**Work instructions**
1 – Turn the paragraph beginning "The lighting was one part" from the passage on NASA and indoor farming into a bulleted list that keeps its main facts.
2 – Summarize the passage on NASA and indoor farming in two sentences.
3 – Please carry on the passage about NASA and indoor farming, starting after its final sentence.

Another area where NASA has played a big role is indoor farming. Researchers say growing plants is not just important for providing food but also for the astronauts’ mental health. NASA’s first major initiatives toward that goal began in the 1980s with its Controlled Ecological Life Support Systems (CELSS) Program. Conducted mainly during the 1980s and 1990s with dozens of universities, the research focused on growing crops in controlled environments. NASA’s funding yielded discoveries like the University of Wisconsin’s use of different LED light colors to optimize plant growth. Today’s modern greenhouses are often bathed in purple light because of that breakthrough.
The lighting was one part of what NASA called a “salad machine” system that could be used to produce fresh foods in space. CELSS projects also included new watering concepts, such as the use of porous membranes or tubes for watering plants. This was part of what may have been the earliest “vertical farming” concepts that experimented with growing different crops under different conditions, including hydroponics and various solid growing mediums. In the past decade, these technologies have evolved into a booming vertical farming industry that has produced multiple billion-dollar companies.

**Entries shown**

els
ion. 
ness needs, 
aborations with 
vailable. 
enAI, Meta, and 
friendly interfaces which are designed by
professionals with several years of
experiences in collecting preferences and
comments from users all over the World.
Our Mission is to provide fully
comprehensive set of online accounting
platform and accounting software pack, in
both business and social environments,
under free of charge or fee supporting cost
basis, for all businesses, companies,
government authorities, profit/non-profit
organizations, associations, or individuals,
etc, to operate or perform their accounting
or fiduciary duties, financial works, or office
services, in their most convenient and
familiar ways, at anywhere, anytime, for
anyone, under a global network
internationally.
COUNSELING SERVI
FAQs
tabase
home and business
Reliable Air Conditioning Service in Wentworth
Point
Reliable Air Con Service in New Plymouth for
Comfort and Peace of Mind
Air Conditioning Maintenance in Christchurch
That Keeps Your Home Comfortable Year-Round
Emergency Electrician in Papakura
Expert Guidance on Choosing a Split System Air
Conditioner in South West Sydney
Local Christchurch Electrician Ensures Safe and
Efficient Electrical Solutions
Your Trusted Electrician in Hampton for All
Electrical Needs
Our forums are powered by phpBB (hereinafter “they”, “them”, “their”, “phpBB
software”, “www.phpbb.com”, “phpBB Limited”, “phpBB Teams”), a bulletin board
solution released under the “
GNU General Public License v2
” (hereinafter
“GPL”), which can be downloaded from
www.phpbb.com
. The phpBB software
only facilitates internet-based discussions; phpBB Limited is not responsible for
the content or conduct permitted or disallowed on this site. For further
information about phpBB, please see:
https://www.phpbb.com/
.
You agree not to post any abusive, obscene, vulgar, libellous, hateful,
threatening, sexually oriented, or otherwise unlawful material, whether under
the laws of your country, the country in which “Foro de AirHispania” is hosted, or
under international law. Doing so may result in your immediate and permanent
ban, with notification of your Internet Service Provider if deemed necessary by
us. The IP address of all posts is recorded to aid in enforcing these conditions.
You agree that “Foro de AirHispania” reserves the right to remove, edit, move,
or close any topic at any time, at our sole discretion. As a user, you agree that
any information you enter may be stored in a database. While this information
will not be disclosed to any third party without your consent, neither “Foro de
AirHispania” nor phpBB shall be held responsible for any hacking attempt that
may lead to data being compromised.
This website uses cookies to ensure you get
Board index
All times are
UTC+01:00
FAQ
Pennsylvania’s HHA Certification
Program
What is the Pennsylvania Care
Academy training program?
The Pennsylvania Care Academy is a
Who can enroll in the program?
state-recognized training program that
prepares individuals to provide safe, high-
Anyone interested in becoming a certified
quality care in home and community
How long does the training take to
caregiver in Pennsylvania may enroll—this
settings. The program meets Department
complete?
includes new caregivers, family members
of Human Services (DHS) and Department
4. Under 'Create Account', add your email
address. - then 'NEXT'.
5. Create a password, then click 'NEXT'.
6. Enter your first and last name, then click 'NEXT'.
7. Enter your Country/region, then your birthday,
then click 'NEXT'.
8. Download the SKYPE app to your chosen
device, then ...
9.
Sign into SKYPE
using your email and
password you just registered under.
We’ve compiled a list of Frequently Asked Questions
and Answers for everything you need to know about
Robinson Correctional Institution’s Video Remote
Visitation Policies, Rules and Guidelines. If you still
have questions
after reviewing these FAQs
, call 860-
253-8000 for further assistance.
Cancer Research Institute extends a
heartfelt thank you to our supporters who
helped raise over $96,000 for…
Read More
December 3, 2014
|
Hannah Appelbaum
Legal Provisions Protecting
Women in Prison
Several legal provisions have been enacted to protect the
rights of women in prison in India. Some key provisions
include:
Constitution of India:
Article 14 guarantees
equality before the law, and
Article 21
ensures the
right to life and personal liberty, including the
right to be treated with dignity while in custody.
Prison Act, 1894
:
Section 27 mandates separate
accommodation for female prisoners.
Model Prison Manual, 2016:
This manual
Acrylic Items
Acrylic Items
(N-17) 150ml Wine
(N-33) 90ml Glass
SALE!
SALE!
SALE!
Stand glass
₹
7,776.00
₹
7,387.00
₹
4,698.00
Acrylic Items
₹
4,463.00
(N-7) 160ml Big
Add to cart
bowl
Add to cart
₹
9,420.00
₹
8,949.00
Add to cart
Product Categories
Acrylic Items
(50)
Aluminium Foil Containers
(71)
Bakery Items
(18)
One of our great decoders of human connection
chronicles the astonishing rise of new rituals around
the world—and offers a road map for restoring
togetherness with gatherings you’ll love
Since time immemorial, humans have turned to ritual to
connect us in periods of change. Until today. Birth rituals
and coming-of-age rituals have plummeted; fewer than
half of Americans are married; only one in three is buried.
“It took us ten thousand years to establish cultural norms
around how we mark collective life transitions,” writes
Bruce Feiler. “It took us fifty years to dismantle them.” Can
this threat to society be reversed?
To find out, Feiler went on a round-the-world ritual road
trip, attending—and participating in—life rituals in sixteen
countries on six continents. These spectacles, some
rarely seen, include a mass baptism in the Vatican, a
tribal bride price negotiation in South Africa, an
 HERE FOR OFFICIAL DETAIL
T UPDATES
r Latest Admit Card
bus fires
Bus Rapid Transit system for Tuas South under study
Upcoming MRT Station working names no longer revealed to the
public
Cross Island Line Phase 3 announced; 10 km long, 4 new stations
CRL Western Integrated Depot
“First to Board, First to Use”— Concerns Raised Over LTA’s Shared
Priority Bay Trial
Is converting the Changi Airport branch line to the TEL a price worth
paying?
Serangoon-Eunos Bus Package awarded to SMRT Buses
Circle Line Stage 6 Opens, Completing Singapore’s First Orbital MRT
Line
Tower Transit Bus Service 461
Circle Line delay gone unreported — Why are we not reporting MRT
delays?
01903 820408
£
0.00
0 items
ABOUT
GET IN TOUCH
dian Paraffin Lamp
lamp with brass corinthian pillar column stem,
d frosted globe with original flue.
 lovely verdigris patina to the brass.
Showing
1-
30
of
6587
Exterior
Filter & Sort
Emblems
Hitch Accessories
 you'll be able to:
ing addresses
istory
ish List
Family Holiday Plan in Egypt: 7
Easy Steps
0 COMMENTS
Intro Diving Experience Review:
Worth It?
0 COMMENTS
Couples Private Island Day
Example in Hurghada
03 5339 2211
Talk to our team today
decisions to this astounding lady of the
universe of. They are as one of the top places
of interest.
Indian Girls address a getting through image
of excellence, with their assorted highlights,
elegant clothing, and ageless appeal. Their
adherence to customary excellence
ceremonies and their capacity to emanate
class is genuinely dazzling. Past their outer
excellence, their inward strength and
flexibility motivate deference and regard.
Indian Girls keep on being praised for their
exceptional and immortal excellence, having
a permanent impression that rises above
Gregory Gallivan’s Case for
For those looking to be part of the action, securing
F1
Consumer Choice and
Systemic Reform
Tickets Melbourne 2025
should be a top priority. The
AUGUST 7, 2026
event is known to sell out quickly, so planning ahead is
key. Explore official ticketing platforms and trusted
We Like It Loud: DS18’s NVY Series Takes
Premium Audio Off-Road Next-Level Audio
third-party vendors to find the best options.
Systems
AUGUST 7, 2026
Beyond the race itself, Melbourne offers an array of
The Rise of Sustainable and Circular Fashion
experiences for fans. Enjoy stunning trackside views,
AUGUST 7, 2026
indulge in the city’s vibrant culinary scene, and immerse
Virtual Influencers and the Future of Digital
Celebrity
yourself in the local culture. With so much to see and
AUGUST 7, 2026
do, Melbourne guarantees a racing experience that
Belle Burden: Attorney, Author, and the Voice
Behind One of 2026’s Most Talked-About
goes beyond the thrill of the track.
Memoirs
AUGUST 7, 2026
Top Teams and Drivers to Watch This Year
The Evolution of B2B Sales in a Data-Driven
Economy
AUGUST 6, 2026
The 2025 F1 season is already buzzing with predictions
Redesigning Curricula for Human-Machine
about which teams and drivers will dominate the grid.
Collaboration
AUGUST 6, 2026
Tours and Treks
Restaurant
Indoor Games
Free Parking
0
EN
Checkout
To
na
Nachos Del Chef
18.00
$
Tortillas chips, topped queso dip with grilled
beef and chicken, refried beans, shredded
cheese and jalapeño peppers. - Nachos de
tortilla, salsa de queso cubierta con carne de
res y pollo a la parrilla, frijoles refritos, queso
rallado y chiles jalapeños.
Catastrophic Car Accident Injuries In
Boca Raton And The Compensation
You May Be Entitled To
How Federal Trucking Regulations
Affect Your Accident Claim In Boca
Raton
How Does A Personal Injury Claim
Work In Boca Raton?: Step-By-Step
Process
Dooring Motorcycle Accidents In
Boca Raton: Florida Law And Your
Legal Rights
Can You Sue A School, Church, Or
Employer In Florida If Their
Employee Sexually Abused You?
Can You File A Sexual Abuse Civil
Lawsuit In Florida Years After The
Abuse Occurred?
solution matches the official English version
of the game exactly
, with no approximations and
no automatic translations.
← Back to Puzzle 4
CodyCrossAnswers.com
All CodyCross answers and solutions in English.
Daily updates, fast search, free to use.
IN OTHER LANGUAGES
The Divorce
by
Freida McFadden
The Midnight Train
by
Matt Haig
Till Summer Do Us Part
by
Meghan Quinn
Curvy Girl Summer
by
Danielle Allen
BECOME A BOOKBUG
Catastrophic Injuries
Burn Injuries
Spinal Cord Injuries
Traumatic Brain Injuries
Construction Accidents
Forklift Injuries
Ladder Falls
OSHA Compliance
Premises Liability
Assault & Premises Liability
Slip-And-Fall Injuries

**Answers below**
1 –
- The lighting was part of NASA's "salad machine" system for producing fresh foods in space.
- CELSS projects also tested new watering concepts, such as porous membranes or tubes.
- This work may have been among the earliest vertical farming concepts. It grew different crops under different conditions, including hydroponics and various solid growing mediums.
- Over the past decade, these technologies have become a booming vertical farming industry with multiple billion-dollar companies.

2 – Growing plants matters both for astronauts' food and for their mental health, and NASA's CELSS Program, run mainly in the 1980s and 1990s with dozens of universities, studied growing crops in controlled environments. Its work included colored LED lighting, new watering concepts and early vertical farming experiments, and it has since evolved into a booming vertical farming industry.

3 –
NASA research into these areas continues today but the agency has also increased its focus on automating the labor side of food production. Working in collaboration with the German Aerospace Center (DLR)in Antartica, NASA is trying to figure out how to reduce the needed manpower. Daniel Schubert, the project coordinator of the Antarctica experiment, says having an artificial intelligence system to take care of the greenhouse is the ideal goal. In the meantime, researchers are working to identify the biggest time sucks.
One area they’ve already identified is the design of vertical farming systems themselves, which NASA researcher Jess Buncheck says currently takes too long to repair. So now they are looking at how to scale down the technology to make future systems simpler and easier to operate in the confined spaces. Another team of researchers from the University of Florida Space Plants Lab are working on more sophisticated plant monitoring systems. They use artificial intelligence to identify plant stress, which is measured by the colors of light it is absorbing and reflecting. The scientists say their system can identify salt stress in just fifteen minutes, and drought stress within an hour. As with NASA’s previous work, we can probably expect advances on these fronts and more to make their way into systems here on Earth. (Sources: NASA, Open Agriculture, CNBC)